The problem is, the original data (from data supplier), was generated from "df.to_markdowns()".
Seems I can't remove the white spaces.
ds = pd.read_csv("C:\\TEMP\\ff.txt", sep="|", header = 0, skipinitialspace=True)
ds.columns = ds.columns.str.strip()
df['new'] = ds['Stock'] + ds['Delivery']
print (df)
What would be the way to handle such case?
By the way, this simulates the text file creation from "df.to_markdown()"
import pandas as pd
data = {'Price': [59,98,79],
'Stock': [53,60,60],
'Delivery': [11,7,6]}
df = pd.DataFrame(data)
with open("C:\\TEMP\\ff.txt", 'a') as outfile:
outfile.write(df.to_markdown() + "\n")
outfile.close
Upvotes: 0
Views: 692
Reputation: 2069
This should do what you need.
ds = pd.read_csv(
"C:\\TEMP\\ff.txt",
sep="|",
skiprows=[1],
skipinitialspace=True
)
ds.columns = ds.columns.str.strip()
ds = ds.loc[:, ["Price", "Stock", "Delivery"]]
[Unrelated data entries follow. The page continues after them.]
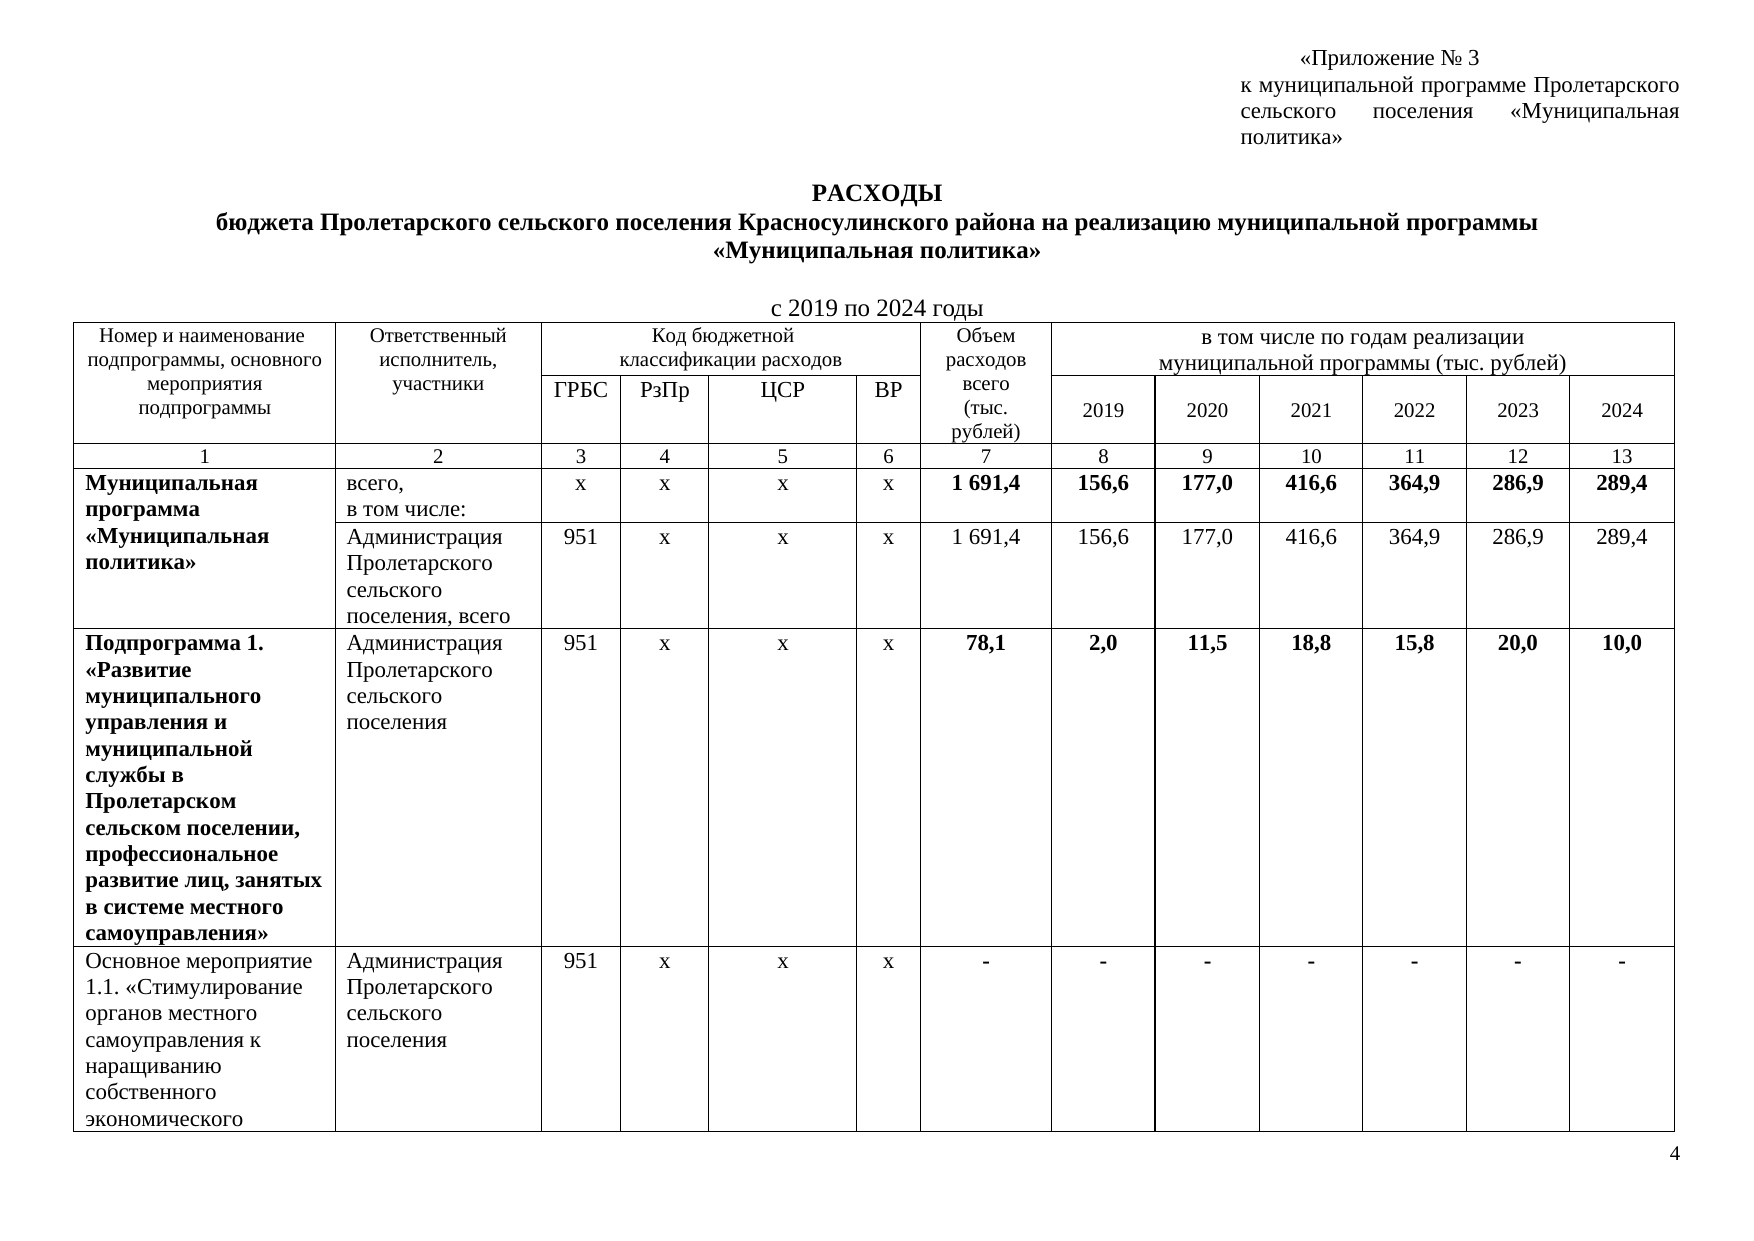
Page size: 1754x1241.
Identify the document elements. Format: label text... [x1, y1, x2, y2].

table_cell Администрация Пролетарского сельского поселения [336, 629, 541, 946]
text к муниципальной программе Пролетарского сельского поселения «Муниципальная политика» [1240, 71, 1680, 150]
table_cell 156,6 [1052, 469, 1154, 522]
table_cell х [709, 523, 856, 628]
table_cell 11 [1363, 444, 1466, 468]
table_cell 15,8 [1363, 629, 1466, 946]
table_cell х [857, 523, 920, 628]
table_cell - [921, 947, 1051, 1131]
table_cell 20,0 [1467, 629, 1569, 946]
table_cell 11,5 [1156, 629, 1259, 946]
table_cell 4 [621, 444, 708, 468]
table_cell 2024 [1570, 376, 1674, 443]
table_cell 2022 [1363, 376, 1466, 443]
table_cell Администрация Пролетарского сельского поселения, всего [336, 523, 541, 628]
table_cell 8 [1052, 444, 1154, 468]
table_cell 364,9 [1363, 469, 1466, 522]
table_header Ответственный исполнитель, участники [336, 323, 541, 443]
table_cell х [542, 469, 620, 522]
table_cell 1 691,4 [921, 523, 1051, 628]
table_cell Муниципальная программа «Муниципальная политика» [74, 469, 335, 628]
table_cell 78,1 [921, 629, 1051, 946]
table_cell 286,9 [1467, 523, 1569, 628]
table_cell ЦСР [709, 376, 856, 443]
table_cell 177,0 [1156, 469, 1259, 522]
table_cell 5 [709, 444, 856, 468]
table_cell - [1363, 947, 1466, 1131]
table_cell 10 [1260, 444, 1362, 468]
table_cell х [709, 947, 856, 1131]
table_cell х [621, 947, 708, 1131]
table_cell х [621, 469, 708, 522]
table_cell х [857, 947, 920, 1131]
table_cell - [1260, 947, 1362, 1131]
table_cell 1 [74, 444, 335, 468]
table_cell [336, 947, 541, 1131]
table_cell Подпрограмма 1. «Развитие муниципального управления и муниципальной службы в Пролетарском сельском поселении, профессиональное развитие лиц, занятых в системе местного самоуправления» [74, 629, 335, 946]
table_cell РзПр [621, 376, 708, 443]
table_cell 286,9 [1467, 469, 1569, 522]
table_cell х [621, 629, 708, 946]
text с 2019 по 2024 годы [74, 293, 1680, 322]
table_cell 2023 [1467, 376, 1569, 443]
table_cell 416,6 [1260, 523, 1362, 628]
table_header Объем расходов всего (тыс. рублей) [921, 323, 1051, 443]
table_cell - [1156, 947, 1259, 1131]
table_cell 2,0 [1052, 629, 1154, 946]
table_cell 2019 [1052, 376, 1154, 443]
table_cell - [1570, 947, 1674, 1131]
table_cell 289,4 [1570, 523, 1674, 628]
table_cell 18,8 [1260, 629, 1362, 946]
table_cell ВР [857, 376, 920, 443]
table_cell 951 [542, 947, 620, 1131]
table_cell 7 [921, 444, 1051, 468]
table_cell 951 [542, 629, 620, 946]
table_cell х [857, 629, 920, 946]
table_cell 951 [542, 523, 620, 628]
table_cell всего, в том числе: [336, 469, 541, 522]
table_cell - [1467, 947, 1569, 1131]
table_header Номер и наименование подпрограммы, основного мероприятия подпрограммы [74, 323, 335, 443]
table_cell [74, 947, 335, 1131]
table_cell х [709, 469, 856, 522]
table_cell 10,0 [1570, 629, 1674, 946]
table_cell - [1052, 947, 1154, 1131]
table_cell 13 [1570, 444, 1674, 468]
table_cell 12 [1467, 444, 1569, 468]
table_cell 289,4 [1570, 469, 1674, 522]
table_cell 1 691,4 [921, 469, 1051, 522]
text «Муниципальная политика» [74, 236, 1680, 264]
table_cell ГРБС [542, 376, 620, 443]
table_cell х [621, 523, 708, 628]
table_cell 9 [1156, 444, 1259, 468]
table_cell 2021 [1260, 376, 1362, 443]
table_cell 364,9 [1363, 523, 1466, 628]
table_cell 2 [336, 444, 541, 468]
table_cell 156,6 [1052, 523, 1154, 628]
table_cell 6 [857, 444, 920, 468]
table_cell 416,6 [1260, 469, 1362, 522]
table_header Код бюджетной классификации расходов [542, 323, 920, 375]
table_cell 177,0 [1156, 523, 1259, 628]
text РАСХОДЫ [74, 178, 1680, 207]
text бюджета Пролетарского сельского поселения Красносулинского района на реализацию муниципальной программы [74, 207, 1680, 236]
text «Приложение № 3 [1240, 44, 1680, 71]
table_cell 2020 [1156, 376, 1259, 443]
table_cell х [709, 629, 856, 946]
table_cell 3 [542, 444, 620, 468]
table_header в том числе по годам реализации муниципальной программы (тыс. рублей) [1052, 323, 1674, 375]
table_cell х [857, 469, 920, 522]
ds['new'] = ds['Stock'] + ds['Delivery']
print(ds)
output
Price Stock Delivery new
0 59 53 11 64
1 98 60 7 67
2 79 60 6 66
skiprows=[1]
skips the row at index 1, which is the row with the --------:
With this row removed from the dataframe, pandas automatically interprets the Price
, Stock
, and Delivery
columns as integers, which allows the statement ds['new'] = ds['Stock'] + ds['Delivery']
to work as expected.
Upvotes: 1
Reputation: 3593
This works on the example you have provided:
pd.read_csv("~/Downloads/ff.txt", sep=r"\s*\|\s*", engine="python", skiprows=[1])[["Price", "Stock", "Delivery"]]
If you want something else I suggest you provide an example for it.
Upvotes: 1